I have a logstash configuration parsing a set of files (which are being updated daily) and overwriting same "iccid" on the monthly index. The expected behaviour from Kibana perspective, is to see a latest output every time the data source has update, and stay at group at the end of every last day of month. The problem is, the first day of updated file will still be parsed into last month index something-%{YYYY.MM}.
I understand this is caused by the the @timestamp in Logstash is in UTC timezone by default. @magnusbaeck said this is not configurable and not a problem in this post but in my case, it is a problem.
Expected result: Last group of data should be 29 Feb with index something-2020.02. Instead it was on first day of March with same index something-2020.02. Because as the first batch of data coming in 1st March, the actual UTC @timestamp will still be on 29th Feb, hence data was parsed into index something-2020.02, instead of creating new index something-2020.03. My timezone is GMT+8.
Setting the visualization tool timezone to UTC does solve the problem but I would rather stay in the browser local timezone. Is there any way to optimize my configuration to achieve the expected result?
We are using ES to serve as a service for client as a Data usage monitoring service. The idea is client will always see the most update data usage in current month, that explain we overwriting the same ID in the index. Proceeding to next month, a new monthly index will be created and last month index should be stopped updating and stay the same as the last update in last day of month. So the client will still be able to check last month data usage.
In this case however, the last month index is being updated in current month which means there is no data last month, whereas last month data combine with current month data, we have duplicated data for current month.
If you are trying to filter data the timestamp of data using the index name then you have an architectural problem that is a fundamental conflict with the use of elasticsearch. elasticsearch lets you query data by timestamp across any set of indexes. You can ask for all last month's records. It doesn't matter which indexes they come from. Generally it will ignore records much faster than it will try to include records, so ignoring large numbers of records is not a huge problem.
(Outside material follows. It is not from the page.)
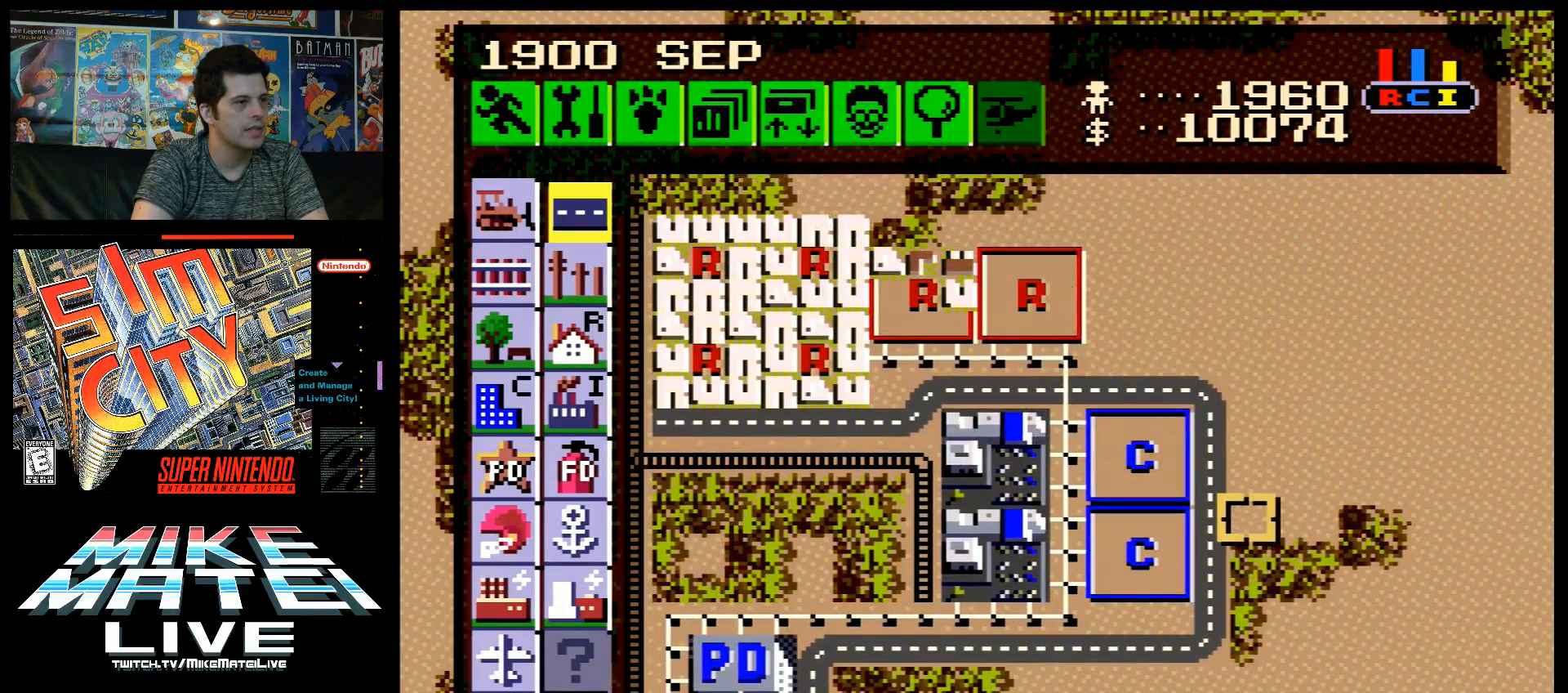
{"buttons": ["DPAD_LEFT"], "events": [[150, "DPAD_LEFT", "up"], [433, "DPAD_LEFT", "down"]]}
As you are updating documents it may make sense to not use time-based indices. This means that you need to delete data using delete-by-query rather than simply deleting indices, but if the data volumes are not huge this may be fine even though it is less efficient. In order to store the latest version for each calendar month I would recommend considering generating the document_id as a concatenation of the accid, year and month rather than relying on separating the data by index.
In fact I realised our visualization tool(Grafana) is only using timestamp to query the data base on the dynamic time frame user define. The thing is, the monthly index can help to put a stop at last day of month so when the time frame covers last month, there is data to be query. Now the last day of month data was pushed one day further to the first day of next month, due to the timezone difference in Logstash(UTC) and Grafana(GMT+8).
In this example, there is no data from 1st Feb to 29th Feb, because they are overwritten in 1st Mar.
generating the document_id as a concatenation of the accid , year and month rather than relying on separating the data by index.
Would you please elaborate more in term of Logstash configuration?
I found out our tool is not actually using the monthly index for query but the index serves the purpose to stop data overwriting iccid if new month has started.
I've ended up fixing the issue by tuning my data source update time (by using cronjob). Since I'm in GMT+8 timezone and updating data from 00:00 to 08:00, Logstash UTC timezone would make the entry ended up in previous day, thus mess up the last day of month input.
Start the data updating at 09:00 solves the problem.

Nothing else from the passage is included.